The Sexenio Democrático, with its recognized rights and freedoms, was a crucial stage for the development of the Spanish worker movement, coinciding with the numerical growth of the working class due to progressive industrialization. This working class, mostly concentrated in Catalonia, was becoming aware of the need to join forces and integrate into the international labor movement to organize and attack the capitalist system together.

International Workers’ Association (AIT)

The AIT was founded with the intention of coordinating and combining the efforts of all workers in the world. The inaugural manifesto and statutes were drawn up by Marx. However, along with Marxist thought, other ideological positions appeared in the International, most notably the anarchist current led by Bakunin. However, the Hague Congress confirmed the split in the international labor movement. Marx secured approval at this Congress for the need to form political parties of the working class and the expulsion of Bakunin from the AIT. Bakunin, in turn, met in Saint-Imier with his supporters, proclaiming themselves the legitimate successors of the AIT.

Evolution of the Worker Movement in Spain

After the Glorious Revolution in Spain, a law recognizing freedom of association was passed.
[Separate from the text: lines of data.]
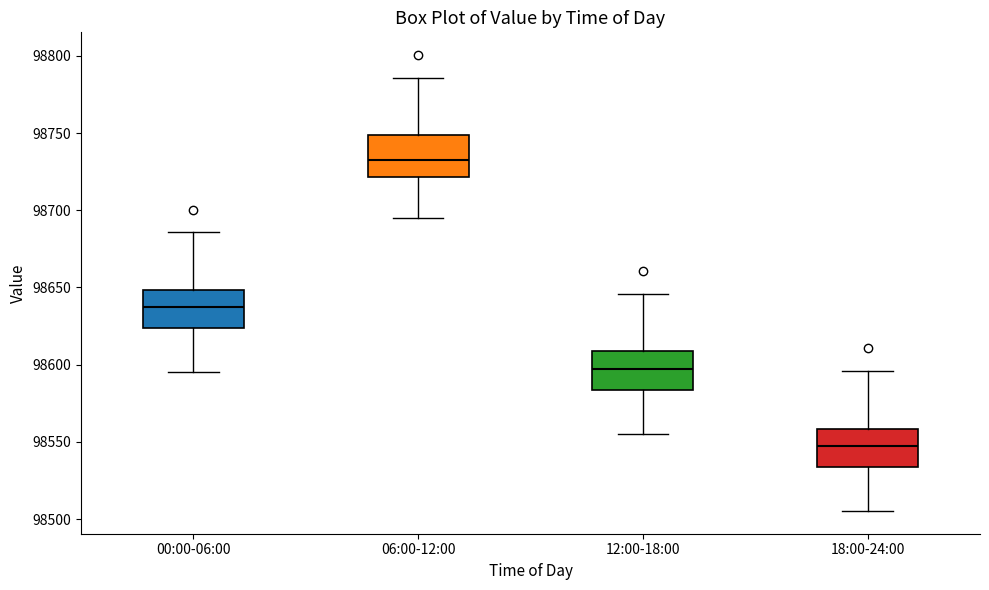

Reading left to right, transcribe this box plot: for each box, give where its median line is, the range the box spans, and where its two whiskers end, as read against the y-axis. The values are not printed on the chart, so give them approximately, as read against the axis.

00:00-06:00: median 98635, box 98625 to 98650, whiskers 98595 to 98685
06:00-12:00: median 98730, box 98720 to 98750, whiskers 98695 to 98785
12:00-18:00: median 98595, box 98585 to 98610, whiskers 98555 to 98645
18:00-24:00: median 98545, box 98535 to 98560, whiskers 98505 to 98595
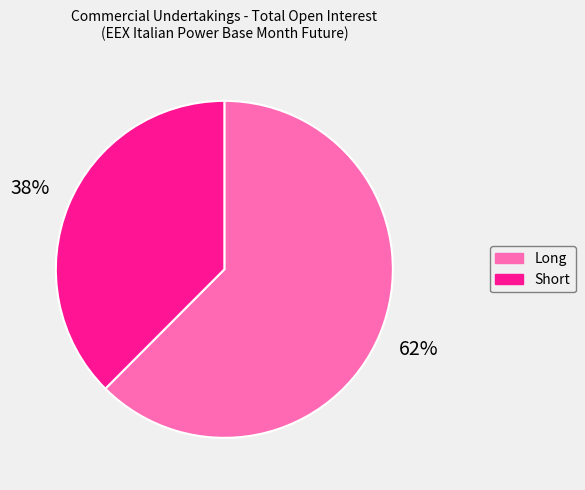

To the nearest percent, what portion does Long represent?

62%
This law allowed labor organizations to develop. Paul Lafargue, sent by Marx, intended to drive the Spanish internationalist movement towards Marxism. He succeeded with a small group that was later expelled. Thus began the split in the Spanish labor movement between socialists and anarchists. The anarchist current consolidated its dominance in the Spanish labor movement. The support for the cantonal insurgency and its failure resulted in the suppression of the Federation. After the coup of Pavia, the Serrano dictatorship decreed the illegality of the AIT and the labor unions, which were extinguished or went underground.

Marxism

Marxism is a systematic theory ranging from the philosophical to the economic, developed by Karl Marx and Engels. They concluded that the engine of humanity is a class struggle that ends up producing the transition from one mode of production to another. In this approach, the working class, in its struggle against the bourgeoisie, would be responsible for ending the capitalist mode of production and transitioning to socialism, in which the means of production would not be exploitative but owned by the state. However, this requires that the working class be endowed with a strong organization allowing it to seize power.